What a great find. Now that you have your nice seven-piece set, you can sell the extras on ebay and get you some other tools. Nice looking handles, btw.


----------



## Bill1225 (Oct 31, 2011)

yeah im on the hunt for good hand tools i have tons of contractor type stuff but not many nice hand tools. really would like to have a large enough collection to make a nice tool cabinet


----------



## meikou (Jun 12, 2008)

Nice find. All I ever see at yard sales is old crapsman chisels


----------



## PurpLev (May 30, 2008)

nice find - old metal is a wonderful thing to come by, planes, chisels, and all. such higher quality in materials


----------



## docholladay (Jan 9, 2010)

I have one or two of those and also the 720's. They sharpen and hold an edge like nothing else. Great chisels. You will love them.

Doc


----------



## Tedstor (Mar 12, 2011)

"Nice find. All I ever see at yard sales is old crapsman chisels "

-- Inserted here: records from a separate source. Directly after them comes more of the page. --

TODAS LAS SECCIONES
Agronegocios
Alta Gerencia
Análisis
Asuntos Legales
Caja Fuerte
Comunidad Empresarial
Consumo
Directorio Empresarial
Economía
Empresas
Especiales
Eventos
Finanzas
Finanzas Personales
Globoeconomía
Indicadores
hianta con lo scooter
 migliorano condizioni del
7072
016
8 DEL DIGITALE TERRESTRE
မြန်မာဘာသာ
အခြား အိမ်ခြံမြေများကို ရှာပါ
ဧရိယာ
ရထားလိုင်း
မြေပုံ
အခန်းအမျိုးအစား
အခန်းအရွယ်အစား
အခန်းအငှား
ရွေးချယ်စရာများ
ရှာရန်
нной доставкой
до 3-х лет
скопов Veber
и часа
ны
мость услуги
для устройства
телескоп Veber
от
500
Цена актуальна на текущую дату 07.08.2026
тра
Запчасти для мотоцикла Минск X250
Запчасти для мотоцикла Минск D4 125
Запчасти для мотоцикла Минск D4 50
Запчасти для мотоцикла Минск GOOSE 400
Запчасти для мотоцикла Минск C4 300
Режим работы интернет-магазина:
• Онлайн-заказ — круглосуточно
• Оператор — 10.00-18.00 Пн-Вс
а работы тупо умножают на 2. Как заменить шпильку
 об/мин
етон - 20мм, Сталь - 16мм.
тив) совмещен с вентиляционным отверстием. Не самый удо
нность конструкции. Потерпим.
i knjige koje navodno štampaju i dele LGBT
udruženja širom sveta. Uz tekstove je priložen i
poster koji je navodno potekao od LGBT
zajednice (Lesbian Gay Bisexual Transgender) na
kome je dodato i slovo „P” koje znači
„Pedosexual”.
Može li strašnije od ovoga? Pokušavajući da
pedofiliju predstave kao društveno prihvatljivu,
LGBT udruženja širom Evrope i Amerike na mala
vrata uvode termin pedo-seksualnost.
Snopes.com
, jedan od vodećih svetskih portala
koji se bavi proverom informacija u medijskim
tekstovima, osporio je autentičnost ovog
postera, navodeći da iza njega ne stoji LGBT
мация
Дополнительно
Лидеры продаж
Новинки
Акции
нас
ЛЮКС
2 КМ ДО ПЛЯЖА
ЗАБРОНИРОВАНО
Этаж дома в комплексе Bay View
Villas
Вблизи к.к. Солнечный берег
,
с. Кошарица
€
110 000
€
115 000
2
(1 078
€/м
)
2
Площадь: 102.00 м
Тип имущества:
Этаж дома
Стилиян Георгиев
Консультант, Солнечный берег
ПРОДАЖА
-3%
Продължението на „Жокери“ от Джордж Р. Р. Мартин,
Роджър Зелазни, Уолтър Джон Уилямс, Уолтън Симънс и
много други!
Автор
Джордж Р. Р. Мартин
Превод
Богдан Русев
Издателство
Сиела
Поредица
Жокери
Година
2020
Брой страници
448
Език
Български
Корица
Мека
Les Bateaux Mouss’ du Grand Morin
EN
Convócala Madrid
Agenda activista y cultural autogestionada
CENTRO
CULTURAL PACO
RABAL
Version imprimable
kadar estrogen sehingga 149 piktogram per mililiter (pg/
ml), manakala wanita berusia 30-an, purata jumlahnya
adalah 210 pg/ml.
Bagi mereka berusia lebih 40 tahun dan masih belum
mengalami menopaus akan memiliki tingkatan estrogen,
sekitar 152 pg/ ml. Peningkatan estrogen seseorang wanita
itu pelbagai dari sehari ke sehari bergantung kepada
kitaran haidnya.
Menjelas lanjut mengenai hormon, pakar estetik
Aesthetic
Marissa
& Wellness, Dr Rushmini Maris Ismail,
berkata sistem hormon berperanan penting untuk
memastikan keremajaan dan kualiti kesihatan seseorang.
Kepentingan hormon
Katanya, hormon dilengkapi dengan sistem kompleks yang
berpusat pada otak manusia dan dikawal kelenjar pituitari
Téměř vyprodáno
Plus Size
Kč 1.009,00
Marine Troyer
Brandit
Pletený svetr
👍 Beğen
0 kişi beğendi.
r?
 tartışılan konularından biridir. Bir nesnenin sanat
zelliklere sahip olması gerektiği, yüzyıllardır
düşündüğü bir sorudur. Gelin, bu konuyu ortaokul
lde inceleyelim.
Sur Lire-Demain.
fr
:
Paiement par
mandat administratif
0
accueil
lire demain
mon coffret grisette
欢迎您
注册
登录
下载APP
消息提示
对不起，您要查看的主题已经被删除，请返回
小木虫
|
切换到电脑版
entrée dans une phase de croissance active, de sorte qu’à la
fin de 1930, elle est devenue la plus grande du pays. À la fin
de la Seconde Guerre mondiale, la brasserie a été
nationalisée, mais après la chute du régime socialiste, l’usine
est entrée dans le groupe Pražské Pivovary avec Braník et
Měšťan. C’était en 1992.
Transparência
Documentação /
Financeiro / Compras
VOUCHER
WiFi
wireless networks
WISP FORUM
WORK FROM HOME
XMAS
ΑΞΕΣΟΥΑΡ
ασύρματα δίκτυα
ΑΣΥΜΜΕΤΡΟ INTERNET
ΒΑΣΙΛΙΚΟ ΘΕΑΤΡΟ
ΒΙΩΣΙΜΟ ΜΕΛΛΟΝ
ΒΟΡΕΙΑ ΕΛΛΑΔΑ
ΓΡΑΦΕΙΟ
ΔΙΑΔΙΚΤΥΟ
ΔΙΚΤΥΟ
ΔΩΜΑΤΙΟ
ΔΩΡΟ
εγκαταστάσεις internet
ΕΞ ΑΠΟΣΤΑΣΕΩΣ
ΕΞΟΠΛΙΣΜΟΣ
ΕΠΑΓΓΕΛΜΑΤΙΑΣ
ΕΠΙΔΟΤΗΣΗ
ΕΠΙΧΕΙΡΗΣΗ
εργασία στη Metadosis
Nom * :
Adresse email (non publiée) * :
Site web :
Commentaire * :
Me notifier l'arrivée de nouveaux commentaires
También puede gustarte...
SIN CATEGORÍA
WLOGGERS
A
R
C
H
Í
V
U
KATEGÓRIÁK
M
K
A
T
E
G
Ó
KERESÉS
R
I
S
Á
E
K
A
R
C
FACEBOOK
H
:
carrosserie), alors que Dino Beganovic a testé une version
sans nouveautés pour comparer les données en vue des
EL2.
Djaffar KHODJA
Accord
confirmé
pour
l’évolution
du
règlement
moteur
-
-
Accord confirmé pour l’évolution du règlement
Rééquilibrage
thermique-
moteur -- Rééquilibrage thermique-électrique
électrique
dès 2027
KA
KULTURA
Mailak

Of course, a lot of those old craftsmans were made by Stanley, Buck Bros, et al. I'd love to find a nice set of vintage Craftsman socket chisels. 
I only bring this up as a public service announcement. I got a vintage 12" Craftsman combo square thats every bit as nice as my Starrett. In fact, I wouldn't be surprised if it were made by Starrett. Vintage Sears tools, in many cases, are pretty nice. And since they are often passed over by collectors, they are often pretty inexpensive too. 
Just sayin.


----------



## lysdexic (Mar 21, 2011)

I'd love to see before pics.


----------



## taoist (Jul 31, 2011)

Congratulations on your find.
I haven't used them yet but a few weeks ago I got a set of eight 2 Cherry chisels, at an auction, for $50.00. They even came with a roll case. You just have to keep your eyes open in your travels.


----------